Activity
Set down the data again in full, keeping every line exactly as it is.
+ + + +
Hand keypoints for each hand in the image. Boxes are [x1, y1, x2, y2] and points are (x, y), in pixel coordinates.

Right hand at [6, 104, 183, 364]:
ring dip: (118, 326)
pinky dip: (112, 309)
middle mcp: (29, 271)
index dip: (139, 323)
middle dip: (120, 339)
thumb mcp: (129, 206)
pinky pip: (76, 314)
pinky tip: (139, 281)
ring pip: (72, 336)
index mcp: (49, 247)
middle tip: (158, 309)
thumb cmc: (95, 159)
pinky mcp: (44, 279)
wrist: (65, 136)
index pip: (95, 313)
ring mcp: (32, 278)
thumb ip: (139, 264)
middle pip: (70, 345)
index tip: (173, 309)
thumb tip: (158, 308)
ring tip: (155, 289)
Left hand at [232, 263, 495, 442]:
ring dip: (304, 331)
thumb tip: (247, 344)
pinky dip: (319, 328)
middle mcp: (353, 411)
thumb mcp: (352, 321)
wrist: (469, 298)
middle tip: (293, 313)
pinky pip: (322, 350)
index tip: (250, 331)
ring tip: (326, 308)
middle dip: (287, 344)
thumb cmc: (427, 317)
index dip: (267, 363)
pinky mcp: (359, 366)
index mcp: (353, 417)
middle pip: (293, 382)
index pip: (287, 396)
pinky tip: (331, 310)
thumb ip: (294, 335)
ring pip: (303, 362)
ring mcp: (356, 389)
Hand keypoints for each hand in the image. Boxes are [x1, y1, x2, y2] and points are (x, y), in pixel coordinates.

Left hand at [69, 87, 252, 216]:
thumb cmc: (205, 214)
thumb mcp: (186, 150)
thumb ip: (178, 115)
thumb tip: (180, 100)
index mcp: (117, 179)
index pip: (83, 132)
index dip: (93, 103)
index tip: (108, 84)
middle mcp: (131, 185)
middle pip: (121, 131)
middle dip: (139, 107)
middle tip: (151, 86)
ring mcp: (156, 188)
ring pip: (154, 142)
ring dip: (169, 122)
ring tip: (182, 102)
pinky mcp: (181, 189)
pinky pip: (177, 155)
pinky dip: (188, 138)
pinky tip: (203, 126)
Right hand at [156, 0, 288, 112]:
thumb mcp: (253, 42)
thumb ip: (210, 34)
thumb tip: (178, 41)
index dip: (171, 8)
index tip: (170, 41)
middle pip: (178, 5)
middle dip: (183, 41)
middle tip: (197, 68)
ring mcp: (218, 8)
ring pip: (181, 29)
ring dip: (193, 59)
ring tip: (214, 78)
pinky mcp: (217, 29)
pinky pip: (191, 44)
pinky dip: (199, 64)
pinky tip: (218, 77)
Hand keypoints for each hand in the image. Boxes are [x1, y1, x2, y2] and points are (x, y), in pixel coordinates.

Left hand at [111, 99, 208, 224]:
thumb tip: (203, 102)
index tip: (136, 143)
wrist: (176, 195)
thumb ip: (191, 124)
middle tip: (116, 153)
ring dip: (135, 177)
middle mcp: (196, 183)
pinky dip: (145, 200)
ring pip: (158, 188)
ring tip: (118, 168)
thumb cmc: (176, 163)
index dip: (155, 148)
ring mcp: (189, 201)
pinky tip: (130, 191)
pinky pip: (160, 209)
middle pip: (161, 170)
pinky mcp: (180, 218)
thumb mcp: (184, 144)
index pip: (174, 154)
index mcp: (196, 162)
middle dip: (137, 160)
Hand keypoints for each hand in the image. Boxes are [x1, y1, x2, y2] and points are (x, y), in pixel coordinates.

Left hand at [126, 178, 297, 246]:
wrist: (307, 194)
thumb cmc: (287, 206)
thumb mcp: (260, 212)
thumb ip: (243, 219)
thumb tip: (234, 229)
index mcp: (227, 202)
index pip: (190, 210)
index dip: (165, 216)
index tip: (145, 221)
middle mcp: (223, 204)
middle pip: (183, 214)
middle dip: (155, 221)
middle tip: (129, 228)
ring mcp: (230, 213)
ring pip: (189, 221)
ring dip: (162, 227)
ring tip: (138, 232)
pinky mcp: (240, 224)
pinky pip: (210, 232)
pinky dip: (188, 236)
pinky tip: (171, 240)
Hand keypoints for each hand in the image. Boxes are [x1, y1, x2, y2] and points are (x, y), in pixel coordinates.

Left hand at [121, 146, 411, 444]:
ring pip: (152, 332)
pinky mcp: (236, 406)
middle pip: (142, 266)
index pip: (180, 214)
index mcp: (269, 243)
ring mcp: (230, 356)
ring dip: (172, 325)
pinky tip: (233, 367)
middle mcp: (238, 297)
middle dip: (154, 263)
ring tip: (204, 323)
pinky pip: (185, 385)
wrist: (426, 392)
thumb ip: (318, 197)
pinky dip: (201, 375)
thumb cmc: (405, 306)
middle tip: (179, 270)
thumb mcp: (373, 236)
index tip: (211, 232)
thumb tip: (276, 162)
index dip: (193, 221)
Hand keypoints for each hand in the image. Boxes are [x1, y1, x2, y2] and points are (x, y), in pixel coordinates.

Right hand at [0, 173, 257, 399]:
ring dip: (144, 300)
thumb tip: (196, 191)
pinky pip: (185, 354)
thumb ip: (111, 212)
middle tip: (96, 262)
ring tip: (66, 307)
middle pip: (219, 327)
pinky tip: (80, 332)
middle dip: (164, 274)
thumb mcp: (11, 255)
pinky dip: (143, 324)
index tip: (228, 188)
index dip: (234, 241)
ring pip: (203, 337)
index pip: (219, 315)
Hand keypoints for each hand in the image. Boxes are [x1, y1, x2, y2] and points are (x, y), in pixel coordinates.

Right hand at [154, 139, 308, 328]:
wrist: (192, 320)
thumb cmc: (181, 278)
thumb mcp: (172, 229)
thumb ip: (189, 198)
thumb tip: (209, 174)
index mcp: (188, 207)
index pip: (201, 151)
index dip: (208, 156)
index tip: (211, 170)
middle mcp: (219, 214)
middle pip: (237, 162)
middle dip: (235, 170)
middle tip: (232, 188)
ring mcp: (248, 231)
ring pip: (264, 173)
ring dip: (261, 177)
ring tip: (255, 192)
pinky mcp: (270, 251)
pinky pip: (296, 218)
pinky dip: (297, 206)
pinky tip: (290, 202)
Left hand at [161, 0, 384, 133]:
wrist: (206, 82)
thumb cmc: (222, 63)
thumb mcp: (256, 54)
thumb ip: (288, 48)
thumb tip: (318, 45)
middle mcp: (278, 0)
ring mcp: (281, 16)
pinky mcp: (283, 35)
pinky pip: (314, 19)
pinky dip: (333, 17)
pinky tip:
+ + + +
Output for this exercise
Hand keypoints for each hand in the image. Boxes are [x1, y1, x2, y2] and points are (x, y), in pixel coordinates.

Right hand at [6, 104, 183, 364]:
ring dip: (118, 326)
pinky dip: (112, 309)
middle mcp: (29, 271)
index dip: (139, 323)
middle dip: (120, 339)
thumb mcp: (129, 206)
pinky pip: (76, 314)
pinky tip: (139, 281)
ring pip: (72, 336)
index mcp: (49, 247)
middle tip: (158, 309)
thumb cmc: (95, 159)
pinky mcp: (44, 279)
wrist: (65, 136)
index pip: (95, 313)
ring mcp: (32, 278)
thumb ip: (139, 264)
middle pip: (70, 345)
index tip: (173, 309)
thumb tip: (158, 308)
ring tip: (155, 289)
Left hand at [232, 263, 495, 442]:
ring dip: (304, 331)
thumb tip: (247, 344)
pinky dip: (319, 328)
middle mcp: (353, 411)
thumb mcp: (352, 321)
wrist: (469, 298)
middle tip: (293, 313)
pinky pip: (322, 350)
index tip: (250, 331)
ring tip: (326, 308)
middle dip: (287, 344)
thumb cmc: (427, 317)
index dip: (267, 363)
pinky mcp: (359, 366)
index mcp: (353, 417)
middle pip: (293, 382)
index pip: (287, 396)
pinky tip: (331, 310)
thumb ip: (294, 335)
ring pip: (303, 362)
ring mcp: (356, 389)
Hand keypoints for each hand in the image. Boxes are [x1, y1, x2, y2] and points are (x, y), in pixel coordinates.

Left hand at [69, 87, 252, 216]:
thumb cmc: (205, 214)
thumb mcp: (186, 150)
thumb ip: (178, 115)
thumb tip: (180, 100)
index mcp: (117, 179)
index pip: (83, 132)
index dip: (93, 103)
index tip: (108, 84)
middle mcp: (131, 185)
middle pip: (121, 131)
middle dip: (139, 107)
middle tip: (151, 86)
ring mcp: (156, 188)
ring pip: (154, 142)
ring dip: (169, 122)
ring tip: (182, 102)
pinky mcp: (181, 189)
pinky pip: (177, 155)
pinky dip: (188, 138)
pinky tip: (203, 126)
Right hand at [156, 0, 288, 112]:
thumb mcp: (253, 42)
thumb ip: (210, 34)
thumb tip: (178, 41)
index dip: (171, 8)
index tip: (170, 41)
middle pip: (178, 5)
middle dip: (183, 41)
middle tip: (197, 68)
ring mcp: (218, 8)
ring pip: (181, 29)
ring dip: (193, 59)
ring tip: (214, 78)
pinky mcp: (217, 29)
pinky pip: (191, 44)
pinky dip: (199, 64)
pinky tip: (218, 77)
Hand keypoints for each hand in the image. Boxes are [x1, y1, x2, y2] and points are (x, y), in pixel coordinates.

Left hand at [111, 99, 208, 224]:
thumb tip: (203, 102)
index tip: (136, 143)
wrist: (176, 195)
thumb ip: (191, 124)
middle tip: (116, 153)
ring dip: (135, 177)
middle mcp: (196, 183)
pinky dip: (145, 200)
ring pip: (158, 188)
ring tip: (118, 168)
thumb cmc: (176, 163)
index dip: (155, 148)
ring mcp: (189, 201)
pinky tip: (130, 191)
pinky pip: (160, 209)
middle pip: (161, 170)
pinky mcp: (180, 218)
thumb mcp: (184, 144)
index pip: (174, 154)
index mcp: (196, 162)
middle dip: (137, 160)
Hand keypoints for each hand in the image. Boxes are [x1, y1, x2, y2] and points are (x, y), in pixel coordinates.

Left hand at [126, 178, 297, 246]:
wrist: (307, 194)
thumb cmc: (287, 206)
thumb mcp: (260, 212)
thumb ip: (243, 219)
thumb tip: (234, 229)
index mcp: (227, 202)
index pip: (190, 210)
index dip: (165, 216)
index tip: (145, 221)
middle mcp: (223, 204)
middle pip: (183, 214)
middle dip: (155, 221)
middle tip: (129, 228)
ring mcp: (230, 213)
ring pip: (189, 221)
ring dip: (162, 227)
ring tip: (138, 232)
pinky mcp: (240, 224)
pinky pip: (210, 232)
pinky dip: (188, 236)
pinky tip: (171, 240)
Hand keypoints for each hand in the image. Boxes are [x1, y1, x2, y2] and points are (x, y), in pixel coordinates.

Left hand at [121, 146, 411, 444]:
ring pip: (152, 332)
pinky mcp: (236, 406)
middle pip: (142, 266)
index pip: (180, 214)
index mcp: (269, 243)
ring mcp: (230, 356)
ring dip: (172, 325)
pinky tip: (233, 367)
middle mcp: (238, 297)
middle dip: (154, 263)
ring tip: (204, 323)
pinky pip: (185, 385)
wrist: (426, 392)
thumb ip: (318, 197)
pinky dip: (201, 375)
thumb cmc: (405, 306)
middle tip: (179, 270)
thumb mcp: (373, 236)
index tip: (211, 232)
thumb tip: (276, 162)
index dip: (193, 221)
Hand keypoints for each hand in the image. Boxes are [x1, y1, x2, y2] and points are (x, y), in pixel coordinates.

Right hand at [0, 173, 257, 399]:
ring dip: (144, 300)
thumb tip: (196, 191)
pinky pip: (185, 354)
thumb ip: (111, 212)
middle tip: (96, 262)
ring tip: (66, 307)
middle pip: (219, 327)
pinky tip: (80, 332)
middle dip: (164, 274)
thumb mcp: (11, 255)
pinky dip: (143, 324)
index tip: (228, 188)
index dip: (234, 241)
ring pip: (203, 337)
index pip: (219, 315)
Hand keypoints for each hand in the image. Boxes are [x1, y1, x2, y2] and points are (x, y), in pixel coordinates.

Right hand at [154, 139, 308, 328]:
wrist: (192, 320)
thumb cmc: (181, 278)
thumb mcp: (172, 229)
thumb ip: (189, 198)
thumb tip: (209, 174)
index mcp: (188, 207)
index pip: (201, 151)
index dip: (208, 156)
index tip: (211, 170)
middle mcp: (219, 214)
middle pip: (237, 162)
middle dip: (235, 170)
middle tip: (232, 188)
ring mcp: (248, 231)
ring pip: (264, 173)
ring dip: (261, 177)
ring tip: (255, 192)
pinky mcp: (270, 251)
pinky pip: (296, 218)
pinky dip: (297, 206)
pinky tip: (290, 202)
Left hand at [161, 0, 384, 133]:
wrist: (206, 82)
thumb cmc: (222, 63)
thumb mcp: (256, 54)
thumb ip: (288, 48)
thumb tip: (318, 45)
middle mcp: (278, 0)
ring mcp: (281, 16)
pinky mcp: (283, 35)
pinky pip: (314, 19)
pinky dip: (333, 17)
pinky tip:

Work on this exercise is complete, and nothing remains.